Budget 2010 - The key points

Posted on: 23 June 2010 by Mark O'haire

The rate of VAT has been raised from 17.5% to 20% by Chancellor George Osborne. Tony Page analyses the knock-on effects of the Coalition’s emergency Budget.

OK folks it’s all over and we know the worse that Mr Osborne and the Coalition have to deliver to the great unwashed public – us! At first sight it has a few hidden gems - the best one being the scrapping of the pension rules that you have convert any pension into an annuity by the time you reach 75. This goes next April and good riddance to it.

Pensions will be index linked (but not to RPI but CPI instead) and they will go up automatically as the cost of living increase -another tick for this. For those of us who have the ability to make capital gains the tax rate doesn’t change unless you are in the higher tax bracket (not clear whether this is 40p in the pound or the new rate of 50p).

As I foretold VAT is going  up but only to 20% and not the 21.5% I said! This is going to bring is a lump of cash to help balance the books. The range of products and services subject to VAT has not been widened as many expected. Other than VAT there are no big tax increase and ciggies, booze and fuel all slipped through the net.

Business got some help and that’s good as we need them to earn the profits to create the jobs and pay the taxes we so desperately need! To sweeten the bitter pill of VAT increase 900,000 people are going to be taken out of being taxed and will be better off to the tune of about £170 pa. Children’s allowance stays for everyone so that’s good for families and grandparents as there will be a lower need for ‘family subsidy’!

Now the bite! Non ring fenced government departments will have their budgets reduced by 25% over the life of this parliament and there is to be a wage freeze for public sector workers for two years. These two measures are going to really hurt a large section of society and will result in massive job losses over the next five years and it will slow our recovery.

It’s the one area that will result in action by the likes of the unions Unite and Unison. Will we see the ‘strife’ of the Thatcher years –more than like not but it is going to hurt a lot of families and will rebound into the wider family circle and create demands on us older members

So what is the real impact – if you are older or in retirement and not big spenders it’s an OK Budget? If you have capital gains to make you are more than likely OK. You’ll get a little bit more money but it will go in VAT!If you are dependent on public services you will see the difference over the next twenty four months as councils cut back on local services and staffing. This will affect all of us!

In my opinion we have got off light and the pain is evenly spread with the rich taking a hit and the less well off being protected – a little! Will this sort out the problems of this nation –no, but it’s a step in the right direction.

Oh, I almost forgot they are going after the benefit fraudsters and the ones who don’t really qualify but have got away with it up to now.

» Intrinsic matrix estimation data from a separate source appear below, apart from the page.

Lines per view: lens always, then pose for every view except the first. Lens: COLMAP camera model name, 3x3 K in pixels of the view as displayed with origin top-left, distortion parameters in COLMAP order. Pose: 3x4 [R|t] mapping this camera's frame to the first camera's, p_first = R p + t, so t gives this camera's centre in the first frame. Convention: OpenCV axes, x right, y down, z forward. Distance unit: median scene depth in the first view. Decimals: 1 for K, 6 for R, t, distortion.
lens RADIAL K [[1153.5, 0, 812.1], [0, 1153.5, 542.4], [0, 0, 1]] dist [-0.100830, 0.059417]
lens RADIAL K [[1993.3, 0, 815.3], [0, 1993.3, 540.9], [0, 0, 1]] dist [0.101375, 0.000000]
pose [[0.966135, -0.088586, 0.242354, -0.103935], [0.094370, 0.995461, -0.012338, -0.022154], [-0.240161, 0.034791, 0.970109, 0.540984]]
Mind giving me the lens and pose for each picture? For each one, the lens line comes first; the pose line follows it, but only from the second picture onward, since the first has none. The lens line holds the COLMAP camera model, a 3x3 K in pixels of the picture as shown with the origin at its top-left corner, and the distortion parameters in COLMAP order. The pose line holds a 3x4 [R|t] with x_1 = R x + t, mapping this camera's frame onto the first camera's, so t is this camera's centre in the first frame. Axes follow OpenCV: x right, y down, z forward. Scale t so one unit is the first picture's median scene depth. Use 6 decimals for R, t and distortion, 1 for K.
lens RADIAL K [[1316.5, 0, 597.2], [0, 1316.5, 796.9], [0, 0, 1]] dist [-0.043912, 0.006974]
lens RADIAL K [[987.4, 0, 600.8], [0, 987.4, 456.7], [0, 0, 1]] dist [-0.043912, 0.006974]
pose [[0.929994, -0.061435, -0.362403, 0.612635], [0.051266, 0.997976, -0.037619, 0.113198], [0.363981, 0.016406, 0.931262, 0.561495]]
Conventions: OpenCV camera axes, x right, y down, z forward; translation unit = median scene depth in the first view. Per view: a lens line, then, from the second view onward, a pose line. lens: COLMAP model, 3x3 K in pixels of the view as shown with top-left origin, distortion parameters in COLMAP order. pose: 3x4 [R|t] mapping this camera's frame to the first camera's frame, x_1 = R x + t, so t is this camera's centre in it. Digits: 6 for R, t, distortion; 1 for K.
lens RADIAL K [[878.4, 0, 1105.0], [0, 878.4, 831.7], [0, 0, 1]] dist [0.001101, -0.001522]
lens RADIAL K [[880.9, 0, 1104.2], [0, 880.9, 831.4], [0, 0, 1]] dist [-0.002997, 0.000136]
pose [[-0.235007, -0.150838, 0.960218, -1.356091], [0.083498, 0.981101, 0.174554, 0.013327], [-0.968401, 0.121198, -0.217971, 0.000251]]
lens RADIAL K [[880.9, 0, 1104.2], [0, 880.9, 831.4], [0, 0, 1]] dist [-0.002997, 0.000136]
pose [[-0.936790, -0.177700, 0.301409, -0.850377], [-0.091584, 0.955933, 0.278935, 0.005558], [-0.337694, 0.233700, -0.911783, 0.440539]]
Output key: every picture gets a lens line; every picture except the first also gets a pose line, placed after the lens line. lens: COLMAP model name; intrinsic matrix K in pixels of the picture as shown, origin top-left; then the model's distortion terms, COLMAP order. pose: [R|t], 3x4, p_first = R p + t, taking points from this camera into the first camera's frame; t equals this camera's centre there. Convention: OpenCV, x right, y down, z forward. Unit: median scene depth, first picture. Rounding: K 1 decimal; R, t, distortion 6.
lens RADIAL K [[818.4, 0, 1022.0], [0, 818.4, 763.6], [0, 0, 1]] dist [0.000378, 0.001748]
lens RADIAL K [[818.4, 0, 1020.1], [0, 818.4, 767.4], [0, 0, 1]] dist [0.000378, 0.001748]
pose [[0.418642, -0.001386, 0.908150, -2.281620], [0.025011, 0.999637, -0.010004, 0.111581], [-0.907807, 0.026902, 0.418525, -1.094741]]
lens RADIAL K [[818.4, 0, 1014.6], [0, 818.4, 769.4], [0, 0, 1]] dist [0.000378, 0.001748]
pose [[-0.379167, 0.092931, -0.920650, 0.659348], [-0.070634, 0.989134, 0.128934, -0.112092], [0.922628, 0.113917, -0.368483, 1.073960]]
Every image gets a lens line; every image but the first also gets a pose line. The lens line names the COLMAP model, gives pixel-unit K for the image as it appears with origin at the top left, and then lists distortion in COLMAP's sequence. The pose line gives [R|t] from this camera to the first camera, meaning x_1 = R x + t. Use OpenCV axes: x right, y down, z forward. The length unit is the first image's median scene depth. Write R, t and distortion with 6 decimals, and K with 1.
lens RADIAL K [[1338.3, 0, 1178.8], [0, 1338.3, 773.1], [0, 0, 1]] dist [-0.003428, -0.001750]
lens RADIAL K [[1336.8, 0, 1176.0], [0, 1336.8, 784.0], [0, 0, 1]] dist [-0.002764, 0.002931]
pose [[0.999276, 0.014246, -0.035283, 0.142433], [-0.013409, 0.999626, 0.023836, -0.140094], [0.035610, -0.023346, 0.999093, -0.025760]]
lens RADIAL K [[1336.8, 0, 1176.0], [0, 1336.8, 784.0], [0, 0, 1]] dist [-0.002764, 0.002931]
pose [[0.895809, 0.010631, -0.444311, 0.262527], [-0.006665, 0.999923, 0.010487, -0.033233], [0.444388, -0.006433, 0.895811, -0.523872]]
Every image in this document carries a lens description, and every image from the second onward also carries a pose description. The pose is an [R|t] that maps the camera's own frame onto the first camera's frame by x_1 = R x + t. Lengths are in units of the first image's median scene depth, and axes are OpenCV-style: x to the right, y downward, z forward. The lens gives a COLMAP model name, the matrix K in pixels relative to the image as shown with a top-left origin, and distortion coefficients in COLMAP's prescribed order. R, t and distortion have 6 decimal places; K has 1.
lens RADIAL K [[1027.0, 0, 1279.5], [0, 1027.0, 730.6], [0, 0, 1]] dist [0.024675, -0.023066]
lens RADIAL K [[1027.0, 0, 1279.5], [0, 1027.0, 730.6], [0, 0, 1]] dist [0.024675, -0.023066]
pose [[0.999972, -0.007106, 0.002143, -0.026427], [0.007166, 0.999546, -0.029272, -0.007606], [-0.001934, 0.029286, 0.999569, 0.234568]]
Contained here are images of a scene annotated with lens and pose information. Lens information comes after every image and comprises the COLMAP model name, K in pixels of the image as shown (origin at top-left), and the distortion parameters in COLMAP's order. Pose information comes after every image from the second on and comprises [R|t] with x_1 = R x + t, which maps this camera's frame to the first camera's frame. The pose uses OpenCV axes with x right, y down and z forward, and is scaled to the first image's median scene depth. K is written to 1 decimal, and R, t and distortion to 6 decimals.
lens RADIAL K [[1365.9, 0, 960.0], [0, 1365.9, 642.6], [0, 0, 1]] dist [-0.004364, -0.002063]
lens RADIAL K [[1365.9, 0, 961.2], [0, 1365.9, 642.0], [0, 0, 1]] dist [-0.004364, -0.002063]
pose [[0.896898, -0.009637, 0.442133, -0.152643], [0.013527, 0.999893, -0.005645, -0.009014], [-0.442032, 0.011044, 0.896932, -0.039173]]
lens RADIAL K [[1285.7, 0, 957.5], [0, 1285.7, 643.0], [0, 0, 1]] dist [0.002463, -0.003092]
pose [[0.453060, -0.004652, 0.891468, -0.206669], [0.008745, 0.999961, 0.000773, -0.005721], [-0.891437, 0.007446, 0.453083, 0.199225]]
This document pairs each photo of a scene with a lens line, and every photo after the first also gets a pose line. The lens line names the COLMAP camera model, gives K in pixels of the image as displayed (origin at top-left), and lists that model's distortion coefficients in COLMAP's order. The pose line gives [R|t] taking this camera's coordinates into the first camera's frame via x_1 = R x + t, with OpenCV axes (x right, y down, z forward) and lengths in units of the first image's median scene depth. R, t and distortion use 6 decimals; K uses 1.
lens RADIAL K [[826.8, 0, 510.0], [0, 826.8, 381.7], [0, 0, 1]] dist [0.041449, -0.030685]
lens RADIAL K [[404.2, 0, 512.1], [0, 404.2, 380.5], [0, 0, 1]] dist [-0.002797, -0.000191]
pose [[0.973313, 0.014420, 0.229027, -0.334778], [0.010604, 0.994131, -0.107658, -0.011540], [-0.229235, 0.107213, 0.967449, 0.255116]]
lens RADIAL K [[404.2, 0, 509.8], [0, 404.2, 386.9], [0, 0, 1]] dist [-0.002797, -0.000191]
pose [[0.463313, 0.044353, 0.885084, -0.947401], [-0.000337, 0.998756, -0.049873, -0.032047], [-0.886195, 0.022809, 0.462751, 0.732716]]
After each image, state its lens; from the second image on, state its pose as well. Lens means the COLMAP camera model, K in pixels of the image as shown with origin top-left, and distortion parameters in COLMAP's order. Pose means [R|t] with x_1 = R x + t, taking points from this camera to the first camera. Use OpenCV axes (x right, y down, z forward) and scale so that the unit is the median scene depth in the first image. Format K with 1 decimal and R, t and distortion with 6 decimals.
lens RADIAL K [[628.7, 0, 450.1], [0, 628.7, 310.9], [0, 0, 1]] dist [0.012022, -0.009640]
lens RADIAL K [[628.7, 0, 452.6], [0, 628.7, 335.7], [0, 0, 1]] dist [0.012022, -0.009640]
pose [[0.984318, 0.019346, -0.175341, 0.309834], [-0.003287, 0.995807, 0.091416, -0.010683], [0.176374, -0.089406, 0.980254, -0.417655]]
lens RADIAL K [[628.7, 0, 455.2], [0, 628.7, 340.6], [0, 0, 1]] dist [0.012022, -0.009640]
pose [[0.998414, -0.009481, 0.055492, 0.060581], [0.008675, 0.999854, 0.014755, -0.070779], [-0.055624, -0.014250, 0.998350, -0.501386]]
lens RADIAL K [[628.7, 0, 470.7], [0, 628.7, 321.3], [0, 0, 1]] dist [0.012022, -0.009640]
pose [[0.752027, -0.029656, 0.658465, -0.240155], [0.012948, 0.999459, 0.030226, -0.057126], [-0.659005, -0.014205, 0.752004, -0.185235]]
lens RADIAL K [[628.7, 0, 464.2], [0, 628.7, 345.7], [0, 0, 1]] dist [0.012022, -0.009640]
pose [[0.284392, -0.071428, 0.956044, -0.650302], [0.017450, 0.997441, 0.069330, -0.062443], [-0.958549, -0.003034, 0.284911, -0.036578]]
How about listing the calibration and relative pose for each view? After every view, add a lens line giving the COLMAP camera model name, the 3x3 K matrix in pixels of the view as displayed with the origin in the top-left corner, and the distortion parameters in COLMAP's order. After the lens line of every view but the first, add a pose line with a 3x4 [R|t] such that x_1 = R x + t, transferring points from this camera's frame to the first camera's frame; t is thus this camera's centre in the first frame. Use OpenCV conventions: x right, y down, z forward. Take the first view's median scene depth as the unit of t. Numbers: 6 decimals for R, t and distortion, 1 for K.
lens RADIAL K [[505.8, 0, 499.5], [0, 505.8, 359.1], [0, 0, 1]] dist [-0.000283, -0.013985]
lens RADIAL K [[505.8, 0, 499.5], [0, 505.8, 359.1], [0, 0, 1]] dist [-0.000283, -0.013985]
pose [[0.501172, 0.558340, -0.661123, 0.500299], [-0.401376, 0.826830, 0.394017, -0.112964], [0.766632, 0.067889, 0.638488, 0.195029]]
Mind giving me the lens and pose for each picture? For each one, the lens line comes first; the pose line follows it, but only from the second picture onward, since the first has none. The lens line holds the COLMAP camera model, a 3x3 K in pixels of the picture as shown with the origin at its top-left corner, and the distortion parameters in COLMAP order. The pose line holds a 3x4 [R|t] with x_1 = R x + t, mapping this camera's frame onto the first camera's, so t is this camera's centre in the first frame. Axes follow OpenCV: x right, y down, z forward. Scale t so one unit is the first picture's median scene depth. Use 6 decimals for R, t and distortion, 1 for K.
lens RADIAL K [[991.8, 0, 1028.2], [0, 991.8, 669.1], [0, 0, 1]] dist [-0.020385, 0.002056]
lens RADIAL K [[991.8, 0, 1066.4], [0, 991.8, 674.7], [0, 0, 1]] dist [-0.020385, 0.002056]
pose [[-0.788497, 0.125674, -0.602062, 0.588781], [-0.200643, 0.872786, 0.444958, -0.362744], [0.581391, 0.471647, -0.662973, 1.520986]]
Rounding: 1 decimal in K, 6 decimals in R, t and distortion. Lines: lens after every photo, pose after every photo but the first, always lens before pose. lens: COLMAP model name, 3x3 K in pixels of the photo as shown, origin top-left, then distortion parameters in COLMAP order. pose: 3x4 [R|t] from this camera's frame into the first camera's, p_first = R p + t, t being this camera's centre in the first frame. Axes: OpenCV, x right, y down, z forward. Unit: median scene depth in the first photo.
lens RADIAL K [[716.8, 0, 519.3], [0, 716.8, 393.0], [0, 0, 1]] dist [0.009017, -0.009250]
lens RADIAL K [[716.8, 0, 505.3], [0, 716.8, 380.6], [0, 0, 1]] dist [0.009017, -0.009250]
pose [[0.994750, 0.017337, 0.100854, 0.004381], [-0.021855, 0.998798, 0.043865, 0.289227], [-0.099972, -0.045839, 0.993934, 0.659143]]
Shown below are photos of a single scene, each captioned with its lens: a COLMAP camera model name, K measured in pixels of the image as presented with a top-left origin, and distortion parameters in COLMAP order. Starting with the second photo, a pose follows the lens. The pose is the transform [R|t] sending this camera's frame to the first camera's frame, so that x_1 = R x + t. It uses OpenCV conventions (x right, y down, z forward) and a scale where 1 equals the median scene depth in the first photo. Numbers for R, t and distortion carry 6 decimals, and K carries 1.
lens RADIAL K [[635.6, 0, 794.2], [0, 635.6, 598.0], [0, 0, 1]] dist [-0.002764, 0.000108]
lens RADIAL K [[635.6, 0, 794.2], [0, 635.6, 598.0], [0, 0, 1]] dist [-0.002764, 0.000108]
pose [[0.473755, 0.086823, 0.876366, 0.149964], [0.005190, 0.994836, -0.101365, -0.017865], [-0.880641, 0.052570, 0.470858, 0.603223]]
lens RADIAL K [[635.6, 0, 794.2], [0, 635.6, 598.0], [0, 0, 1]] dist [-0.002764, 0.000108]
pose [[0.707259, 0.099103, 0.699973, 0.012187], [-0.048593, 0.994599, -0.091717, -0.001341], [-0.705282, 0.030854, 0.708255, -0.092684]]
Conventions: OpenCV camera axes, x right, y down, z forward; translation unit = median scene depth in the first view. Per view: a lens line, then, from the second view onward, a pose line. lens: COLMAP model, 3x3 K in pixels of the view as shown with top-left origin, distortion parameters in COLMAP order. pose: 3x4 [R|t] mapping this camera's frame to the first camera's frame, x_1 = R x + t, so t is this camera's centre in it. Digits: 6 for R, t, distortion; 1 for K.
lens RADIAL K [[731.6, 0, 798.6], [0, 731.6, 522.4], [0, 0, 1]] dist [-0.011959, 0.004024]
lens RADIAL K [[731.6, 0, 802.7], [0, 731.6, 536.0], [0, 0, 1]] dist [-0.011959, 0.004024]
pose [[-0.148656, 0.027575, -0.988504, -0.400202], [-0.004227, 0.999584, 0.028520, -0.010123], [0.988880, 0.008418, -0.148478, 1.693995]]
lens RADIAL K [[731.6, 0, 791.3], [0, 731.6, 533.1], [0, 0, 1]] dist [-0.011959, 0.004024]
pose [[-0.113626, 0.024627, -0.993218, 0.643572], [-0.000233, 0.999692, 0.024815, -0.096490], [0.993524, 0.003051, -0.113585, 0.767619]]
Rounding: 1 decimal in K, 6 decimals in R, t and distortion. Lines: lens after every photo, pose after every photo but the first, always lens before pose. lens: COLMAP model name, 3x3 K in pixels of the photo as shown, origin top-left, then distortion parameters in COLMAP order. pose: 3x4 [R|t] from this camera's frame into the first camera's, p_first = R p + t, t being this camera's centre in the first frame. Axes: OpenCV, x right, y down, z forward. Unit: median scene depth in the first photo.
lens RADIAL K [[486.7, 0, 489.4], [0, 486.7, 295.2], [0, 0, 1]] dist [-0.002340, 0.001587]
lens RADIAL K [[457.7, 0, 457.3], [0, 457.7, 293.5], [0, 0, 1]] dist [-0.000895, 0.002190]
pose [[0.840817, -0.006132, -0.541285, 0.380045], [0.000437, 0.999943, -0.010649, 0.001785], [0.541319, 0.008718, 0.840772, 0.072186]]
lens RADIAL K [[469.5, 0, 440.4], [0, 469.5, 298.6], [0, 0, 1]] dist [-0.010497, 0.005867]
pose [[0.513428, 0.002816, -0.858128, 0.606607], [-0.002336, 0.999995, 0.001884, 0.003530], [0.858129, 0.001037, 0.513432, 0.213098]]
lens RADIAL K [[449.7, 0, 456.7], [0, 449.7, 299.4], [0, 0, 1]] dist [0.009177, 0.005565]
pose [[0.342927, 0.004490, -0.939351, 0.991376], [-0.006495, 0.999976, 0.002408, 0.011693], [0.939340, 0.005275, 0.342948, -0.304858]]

Will they make a real difference - only time will tell!

Last, but by no means least, there is going to be a £2 billion tax every year on banks – couldn’t have happened to a nice group of people. Sad thing is – the UK owns RBS and Lloyds TSB so it’s from one pocket to the other.

Well Mr Osborne, not bad for a first budget – now keep up the pressure and make sure these cuts really do work – we don’t want a repeat of the past two years – well not in my lifetime anyway!